1 Ledesma v Climaco
FACTS:
▪
Ledesma is counsel de parte of one
accused. Thereafter, he was appointed as Election Registrar of Cadiz, Negros
Occidental by COMELEC
▪
Ledesma withdrew as counsel on the
basis that his appointment as Election Registrar would require full time
service as well as on the volume or pressure of work will prevent him from
handling adequately the defense.
▪
Judge Climaco denied his motion, and
even appointed him as counsel de officio of the accused.
ISSUE: WoN the withdrawal of Ledesma should
be allowed
HELD: No.
RATIO:
1.
There is obvious reluctance of
Ledesma to comply with his responsibilities as counsel de oficio. Then, even
assuming that he continues his position, his volume of work is likely to be
very much less than present. There is no excuse for him to shirk from his
obligation as member of the bar, who expects to remain in good standing, should
fulfill.
2.
Ledesma was not mindful of his
obligation as counsel de oficio. He ought to know that membership in the bar is
a privilege burdened with conditions. Being appointed as counsel de oficio
requires a high degree of fidelity (law is a profession and not a mere trade).
Requires counsel of repute and eminence.
3.
In criminal cases, right to counsel
is absolute. No fair hearing unless the accused be given an opportunity to be
heard by counsel.
4.
The denial by Judge Climaco was due
to the principal effect to delay the case (case has already been postponed for
8 times)
2 In Re Sycip
FACTS:
§ This
is a consolidated petition. The first
one filed by the surviving partners of atty. Alexander Sycip and the other
filed by the surviving partners of Atty. Herminio Ovaepa. They pray that they be allowed to continue
using the names of partners who had
passed away.
§ Petitioners
based their petitions on the following arguments:
o
Art. 1840 of the Civil Code,
o
in regulating other professions, the
legislature has authorized the adoption of firm names without any restriction
as to the use of the name of a deceased partner,
o
the Canons of Professional Ethics
allows the continued use of a deceased partner when permissible by local
custom.
ISSUE:
§ W/N
law firms may continue to use the names o deceased partners in their firm names
HELD:
§ NO!
§ Art.
1840 primarily deals with the exception of liability on cases of a dissolved
partnership, of the individual property of the deceased partner for debts
contracted by the person who continues the business using the partnership
name. what the law contemplates is a
hold over situation preparatory to formal reorganization. Art. 1840 treats more of a commercial
partnership with a good will to protect rather than a professional partnership
whose reputation depends on the personal qualifications of its individual
members.

▶ Data excerpt:
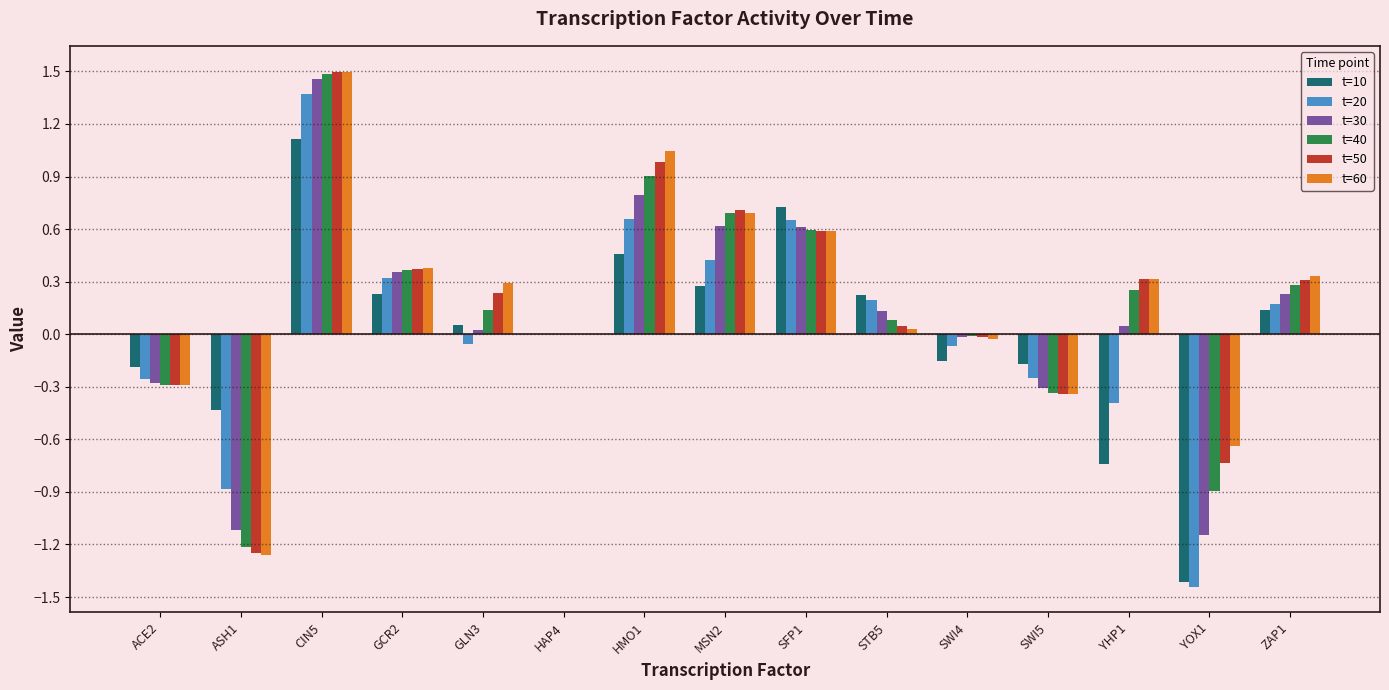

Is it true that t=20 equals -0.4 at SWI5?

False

▶ Written task 1:
Answer these about the case digests, each in a few words:
(a) To what position did COMELEC appoint Ledesma?
(b) How many times had the case already been postponed?
(c) Which article of the Civil Code did the petitioners in the Sycip matter rely on?
▶ Written task 2: Please repeat everything in the case digests from "There is obvious" down to "a mere trade).".

▶ Task answer 1:
(a) Election Registrar of Cadiz, Negros Occidental
(b) 8 times
(c) Art. 1840

▶ Task answer 2:
There is obvious reluctance of
Ledesma to comply with his responsibilities as counsel de oficio. Then, even
assuming that he continues his position, his volume of work is likely to be
very much less than present. There is no excuse for him to shirk from his
obligation as member of the bar, who expects to remain in good standing, should
fulfill.
2.
Ledesma was not mindful of his
obligation as counsel de oficio. He ought to know that membership in the bar is
a privilege burdened with conditions. Being appointed as counsel de oficio
requires a high degree of fidelity (law is a profession and not a mere trade).